Not having the keys stored in the source code actually is actually bad a practice in the accoding to the most agile setup (continuous deployment).

But, by what you say, you want to have two groups: those who can make the code, and those who can deploy it. Those who can deploy it have access to the keys, and, in the most secure setting, must NOT use the code of the application. You can make the oauth still work by having those who code autenticate to a system that proxies all the authorization part, and authenticates de application. Such keys (app -> auth middle man) can be in repository, as they are internal.

Any other setup: authentication library created by those who can deploy, encrypted keys, anything else can be broken by those who make the code. If you don't trust them enough to have access to the keys, you probably don't trust them enough not to try to jailbreak the keys.

The resulting deployment scheme is much more complicated, and, therefore much more prone to erros. But it is, otherwise, more secure. You still have to trust someone, like those who install the operating system, the proxy's system middleware, those who maintain the proxy's machine(s), those who can long on it, and so on.

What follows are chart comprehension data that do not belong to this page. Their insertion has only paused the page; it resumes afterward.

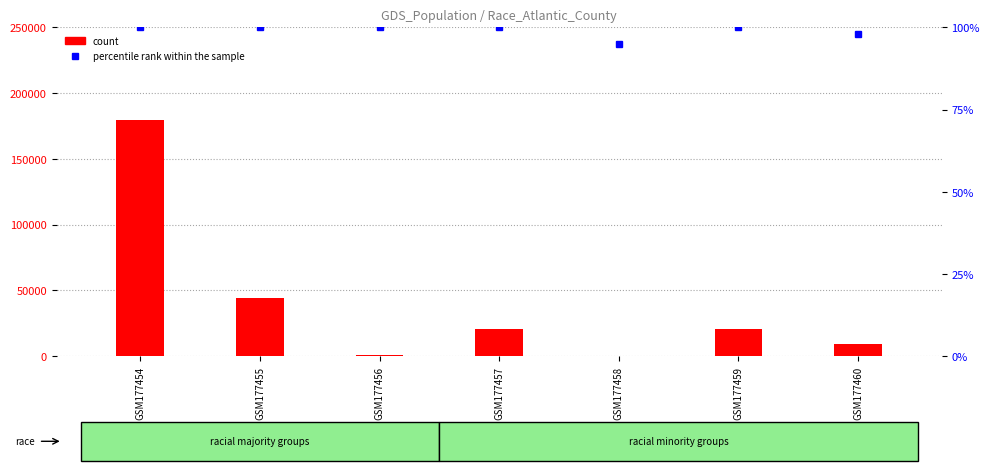

What is the sum of all percentile rank within the sample values?

693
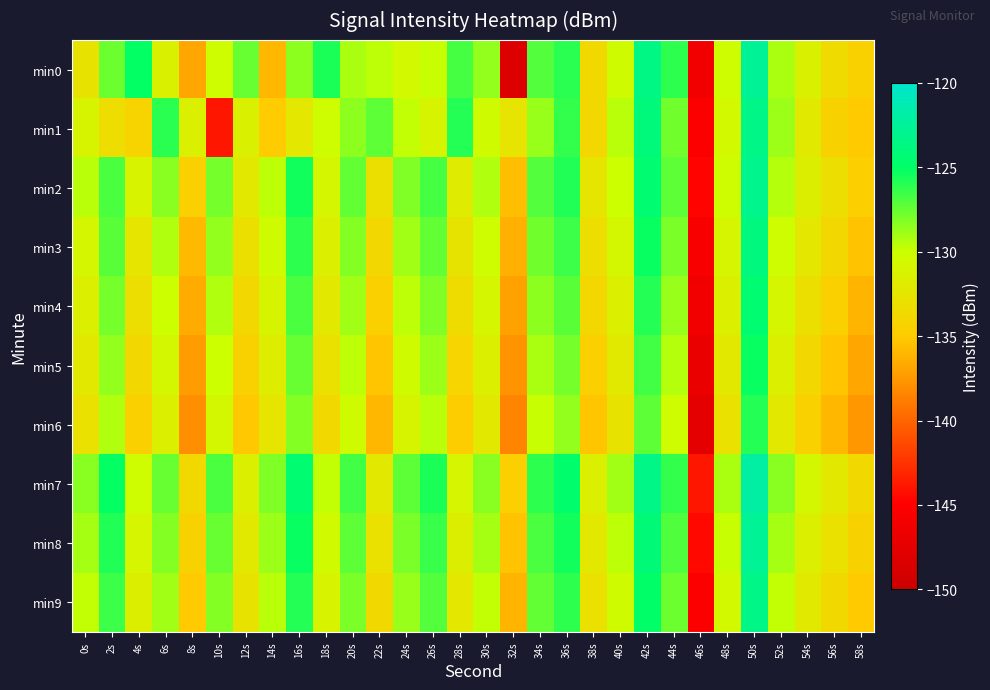

Reading left to right, transcribe all the data shown in this chart.

min0: 0s=-132.8	2s=-127.7	4s=-125.0	6s=-131.3	8s=-136.8	10s=-130.2	12s=-127.6	14s=-136.0	16s=-128.5	18s=-125.7	20s=-129.2	22s=-129.7	24s=-130.6	26s=-130.0	28s=-126.7	30s=-128.6	32s=-148.3	34s=-127.1	36s=-126.0	38s=-133.7	40s=-130.3	42s=-123.6	44s=-126.1	46s=-146.1	48s=-130.2	50s=-122.7	52s=-129.1	54s=-131.3	56s=-133.5	58s=-134.5
min1: 0s=-131.0	2s=-133.3	4s=-134.2	6s=-126.0	8s=-131.4	10s=-143.8	12s=-131.3	14s=-134.9	16s=-132.3	18s=-130.3	20s=-128.5	22s=-127.3	24s=-129.8	26s=-131.1	28s=-125.9	30s=-130.4	32s=-132.6	34s=-128.7	36s=-126.3	38s=-133.9	40s=-129.5	42s=-124.1	44s=-127.8	46s=-145.2	48s=-130.6	50s=-123.4	52s=-128.9	54s=-132.1	56s=-134.3	58s=-135.1
min2: 0s=-129.5	2s=-126.8	4s=-131.2	6s=-128.4	8s=-134.6	10s=-127.9	12s=-132.3	14s=-129.7	16s=-125.4	18s=-130.8	20s=-127.5	22s=-133.1	24s=-128.2	26s=-126.7	28s=-131.9	30s=-129.3	32s=-135.7	34s=-127.1	36s=-125.8	38s=-132.5	40s=-130.0	42s=-124.5	44s=-127.3	46s=-144.8	48s=-130.2	50s=-123.1	52s=-129.4	54s=-131.7	56s=-133.2	58s=-134.7
min3: 0s=-130.8	2s=-127.2	4s=-132.5	6s=-129.3	8s=-135.9	10s=-128.6	12s=-133.1	14s=-130.4	16s=-126.2	18s=-131.5	20s=-128.3	22s=-133.9	24s=-129.0	26s=-127.4	28s=-132.7	30s=-130.1	32s=-136.4	34s=-127.8	36s=-126.5	38s=-133.2	40s=-130.7	42s=-125.2	44s=-128.0	46s=-145.5	48s=-130.9	50s=-123.8	52s=-130.1	54s=-132.4	56s=-133.9	58s=-135.4
min4: 0s=-131.5	2s=-127.9	4s=-133.2	6s=-130.0	8s=-136.6	10s=-129.3	12s=-133.8	14s=-131.1	16s=-126.9	18s=-132.2	20s=-129.0	22s=-134.6	24s=-129.7	26s=-128.1	28s=-133.4	30s=-130.8	32s=-137.1	34s=-128.5	36s=-127.2	38s=-133.9	40s=-131.4	42s=-125.9	44s=-128.7	46s=-146.2	48s=-131.6	50s=-124.5	52s=-130.8	54s=-133.1	56s=-134.6	58s=-136.1
min5: 0s=-132.2	2s=-128.6	4s=-133.9	6s=-130.7	8s=-137.3	10s=-130.0	12s=-134.5	14s=-131.8	16s=-127.6	18s=-132.9	20s=-129.7	22s=-135.3	24s=-130.4	26s=-128.8	28s=-134.1	30s=-131.5	32s=-137.8	34s=-129.2	36s=-127.9	38s=-134.6	40s=-132.1	42s=-126.6	44s=-129.4	46s=-146.9	48s=-132.3	50s=-125.2	52s=-131.5	54s=-133.8	56s=-135.3	58s=-136.8
min6: 0s=-132.9	2s=-129.3	4s=-134.6	6s=-131.4	8s=-138.0	10s=-130.7	12s=-135.2	14s=-132.5	16s=-128.3	18s=-133.6	20s=-130.4	22s=-136.0	24s=-131.1	26s=-129.5	28s=-134.8	30s=-132.2	32s=-138.5	34s=-129.9	36s=-128.6	38s=-135.3	40s=-132.8	42s=-127.3	44s=-130.1	46s=-147.6	48s=-133.0	50s=-125.9	52s=-132.2	54s=-134.5	56s=-136.0	58s=-137.5
min7: 0s=-128.4	2s=-125.1	4s=-130.3	6s=-127.6	8s=-133.7	10s=-126.9	12s=-131.4	14s=-128.2	16s=-124.5	18s=-129.8	20s=-126.6	22s=-132.2	24s=-127.3	26s=-125.7	28s=-131.0	30s=-128.4	32s=-134.7	34s=-126.1	36s=-124.8	38s=-131.5	40s=-129.0	42s=-123.5	44s=-126.3	46s=-143.8	48s=-129.2	50s=-122.1	52s=-128.4	54s=-130.7	56s=-132.2	58s=-133.7
min8: 0s=-129.1	2s=-125.8	4s=-131.0	6s=-128.3	8s=-134.4	10s=-127.6	12s=-132.1	14s=-128.9	16s=-125.2	18s=-130.5	20s=-127.3	22s=-132.9	24s=-128.0	26s=-126.4	28s=-131.7	30s=-129.1	32s=-135.4	34s=-126.8	36s=-125.5	38s=-132.2	40s=-129.7	42s=-124.2	44s=-127.0	46s=-144.5	48s=-129.9	50s=-122.8	52s=-129.1	54s=-131.4	56s=-132.9	58s=-134.4
min9: 0s=-129.8	2s=-126.5	4s=-131.7	6s=-129.0	8s=-135.1	10s=-128.3	12s=-132.8	14s=-129.6	16s=-125.9	18s=-131.2	20s=-128.0	22s=-133.6	24s=-128.7	26s=-127.1	28s=-132.4	30s=-129.8	32s=-136.1	34s=-127.5	36s=-126.2	38s=-132.9	40s=-130.4	42s=-124.9	44s=-127.7	46s=-145.2	48s=-130.6	50s=-123.5	52s=-129.8	54s=-132.1	56s=-133.6	58s=-135.1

If the groupo of people with access to the keys is small enough, and you trust them, then you've gained security. Otherwise, you lost security, ability to respond to change, and wasted a lot of people's time.

Unfortunately, all authorization schemes require you to trust someone. No way around it. This is valid for any application/framework/authorization scheme, not only sinatra, rails, oauth, java, rsa signatures, elliptic curves, and so on.

Daniel Ribeiro
That's a good, thorough answer. In my case, the deployer (me) is the only developer so I'm just going to pass the keys via environment variables. If anyone gets access to the machine, I've got more problems than my OAUTH secrets.
Brian Deterling
If that is the case, you can limit the amount of danger you get into if the machine is compromised by requiring a password to decrypt every senstive data on the application startup. If the machine is compromised though, the attackers can change the application to tell them the password, and kill the application, forcing you to restart it (and therefore, give the password). Combined with intrusion detection tools, this is pretty much as safe as it gets. You will still trust your os, the middleware, the tools and the libraries, but, as I said, you have to trust someone, always.